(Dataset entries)
_ _ _

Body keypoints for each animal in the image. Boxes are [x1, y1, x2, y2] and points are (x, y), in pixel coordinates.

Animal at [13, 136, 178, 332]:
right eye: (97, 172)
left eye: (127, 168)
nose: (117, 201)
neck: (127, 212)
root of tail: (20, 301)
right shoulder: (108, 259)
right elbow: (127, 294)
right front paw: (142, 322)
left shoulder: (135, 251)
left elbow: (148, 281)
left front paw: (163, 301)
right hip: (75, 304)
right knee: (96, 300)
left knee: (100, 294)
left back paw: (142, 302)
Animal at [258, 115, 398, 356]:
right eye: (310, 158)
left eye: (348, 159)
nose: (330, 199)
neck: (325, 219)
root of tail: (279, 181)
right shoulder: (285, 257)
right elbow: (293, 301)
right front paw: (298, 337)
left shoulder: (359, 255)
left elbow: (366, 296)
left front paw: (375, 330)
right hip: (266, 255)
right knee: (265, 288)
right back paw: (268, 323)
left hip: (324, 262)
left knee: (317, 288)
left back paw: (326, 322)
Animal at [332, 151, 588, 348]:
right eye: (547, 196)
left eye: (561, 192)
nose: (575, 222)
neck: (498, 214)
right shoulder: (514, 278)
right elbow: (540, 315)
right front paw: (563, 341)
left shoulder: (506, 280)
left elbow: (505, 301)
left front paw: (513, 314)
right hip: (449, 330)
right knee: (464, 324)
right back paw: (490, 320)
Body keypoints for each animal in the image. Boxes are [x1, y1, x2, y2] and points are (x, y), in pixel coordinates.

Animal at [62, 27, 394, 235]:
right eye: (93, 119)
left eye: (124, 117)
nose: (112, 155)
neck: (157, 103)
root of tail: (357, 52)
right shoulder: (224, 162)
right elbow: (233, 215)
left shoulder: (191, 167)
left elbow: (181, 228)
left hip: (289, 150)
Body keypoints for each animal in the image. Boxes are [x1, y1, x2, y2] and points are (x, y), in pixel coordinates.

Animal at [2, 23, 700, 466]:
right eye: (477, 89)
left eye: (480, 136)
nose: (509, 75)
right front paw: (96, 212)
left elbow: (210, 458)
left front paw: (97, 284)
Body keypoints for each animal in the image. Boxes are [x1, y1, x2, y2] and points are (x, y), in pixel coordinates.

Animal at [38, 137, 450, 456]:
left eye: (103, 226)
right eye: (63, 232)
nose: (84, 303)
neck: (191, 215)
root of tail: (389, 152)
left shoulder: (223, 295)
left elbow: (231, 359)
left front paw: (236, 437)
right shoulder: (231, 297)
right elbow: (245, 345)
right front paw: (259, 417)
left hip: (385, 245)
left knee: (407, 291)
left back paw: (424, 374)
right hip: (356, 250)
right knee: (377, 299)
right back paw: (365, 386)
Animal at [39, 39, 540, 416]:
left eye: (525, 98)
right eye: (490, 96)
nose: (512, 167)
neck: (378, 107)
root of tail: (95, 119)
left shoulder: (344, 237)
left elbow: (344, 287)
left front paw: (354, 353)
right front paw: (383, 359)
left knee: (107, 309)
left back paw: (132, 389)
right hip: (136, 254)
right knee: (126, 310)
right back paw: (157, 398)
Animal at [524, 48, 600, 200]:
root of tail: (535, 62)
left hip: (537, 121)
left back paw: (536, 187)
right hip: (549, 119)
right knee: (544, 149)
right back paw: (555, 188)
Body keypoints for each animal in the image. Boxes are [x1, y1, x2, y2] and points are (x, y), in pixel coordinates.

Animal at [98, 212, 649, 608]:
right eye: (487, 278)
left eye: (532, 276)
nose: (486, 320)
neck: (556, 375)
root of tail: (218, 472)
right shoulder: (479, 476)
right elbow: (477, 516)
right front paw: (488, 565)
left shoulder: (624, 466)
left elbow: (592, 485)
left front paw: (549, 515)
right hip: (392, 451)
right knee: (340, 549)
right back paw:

_ _ _

The response has to match the data exactly, line for line.

- _Answer to the problem_
Body keypoints for each animal in the image. Boxes are [x1, y1, x2, y2] and points are (x, y), in pixel coordinates.

Animal at [13, 136, 178, 332]:
right eye: (97, 172)
left eye: (127, 168)
nose: (117, 201)
neck: (127, 212)
root of tail: (20, 301)
right shoulder: (108, 259)
right elbow: (127, 294)
right front paw: (142, 322)
left shoulder: (135, 251)
left elbow: (148, 281)
left front paw: (163, 301)
right hip: (75, 304)
right knee: (96, 300)
left knee: (100, 294)
left back paw: (142, 302)
Animal at [258, 115, 398, 356]:
right eye: (310, 158)
left eye: (348, 159)
nose: (330, 199)
neck: (325, 219)
root of tail: (279, 181)
right shoulder: (285, 257)
right elbow: (293, 301)
right front paw: (298, 337)
left shoulder: (359, 255)
left elbow: (366, 296)
left front paw: (375, 330)
right hip: (266, 255)
right knee: (265, 288)
right back paw: (268, 323)
left hip: (324, 262)
left knee: (317, 288)
left back paw: (326, 322)
Animal at [332, 151, 588, 348]:
right eye: (547, 196)
left eye: (561, 192)
nose: (575, 222)
neck: (498, 214)
right shoulder: (514, 278)
right elbow: (540, 315)
right front paw: (563, 341)
left shoulder: (506, 280)
left elbow: (505, 301)
left front paw: (513, 314)
right hip: (449, 330)
right knee: (464, 324)
right back paw: (490, 320)
Body keypoints for each animal in the image. Boxes are [x1, y1, x2, y2] and points are (x, y), in pixel coordinates.

Animal at [62, 27, 394, 235]:
right eye: (93, 119)
left eye: (124, 117)
nose: (112, 155)
neck: (157, 103)
root of tail: (357, 52)
right shoulder: (224, 162)
right elbow: (233, 215)
left shoulder: (191, 167)
left elbow: (181, 228)
left hip: (289, 150)
Body keypoints for each animal in the image. Boxes are [x1, y1, x2, y2] and points are (x, y), in pixel coordinates.

Animal at [2, 23, 700, 466]:
right eye: (477, 89)
left eye: (480, 136)
nose: (509, 75)
right front paw: (96, 212)
left elbow: (210, 458)
left front paw: (97, 284)
Body keypoints for each animal in the image. Boxes are [x1, y1, x2, y2] and points are (x, y), in pixel coordinates.

Animal at [38, 137, 450, 456]:
left eye: (103, 226)
right eye: (63, 232)
nose: (84, 303)
neck: (191, 215)
root of tail: (389, 152)
left shoulder: (223, 295)
left elbow: (231, 359)
left front paw: (236, 437)
right shoulder: (231, 297)
right elbow: (245, 345)
right front paw: (259, 417)
left hip: (385, 245)
left knee: (407, 291)
left back paw: (424, 374)
right hip: (356, 250)
right knee: (377, 299)
right back paw: (365, 386)
Animal at [39, 39, 540, 416]:
left eye: (525, 98)
right eye: (490, 96)
nose: (512, 167)
neck: (378, 107)
root of tail: (95, 119)
left shoulder: (344, 237)
left elbow: (344, 287)
left front paw: (354, 353)
right front paw: (383, 359)
left knee: (107, 309)
left back paw: (132, 389)
right hip: (136, 254)
right knee: (126, 310)
right back paw: (157, 398)
Animal at [524, 48, 600, 200]:
root of tail: (535, 62)
left hip: (537, 121)
left back paw: (536, 187)
right hip: (549, 119)
right knee: (544, 149)
right back paw: (555, 188)
Body keypoints for each animal in the image. Boxes are [x1, y1, x2, y2] and points are (x, y), in pixel coordinates.

Animal at [98, 212, 649, 608]:
right eye: (487, 278)
left eye: (532, 276)
nose: (486, 320)
neck: (556, 375)
root of tail: (218, 472)
right shoulder: (479, 476)
right elbow: (477, 516)
right front paw: (488, 565)
left shoulder: (624, 466)
left elbow: (592, 485)
left front paw: (549, 515)
right hip: (392, 451)
right knee: (340, 549)
right back paw:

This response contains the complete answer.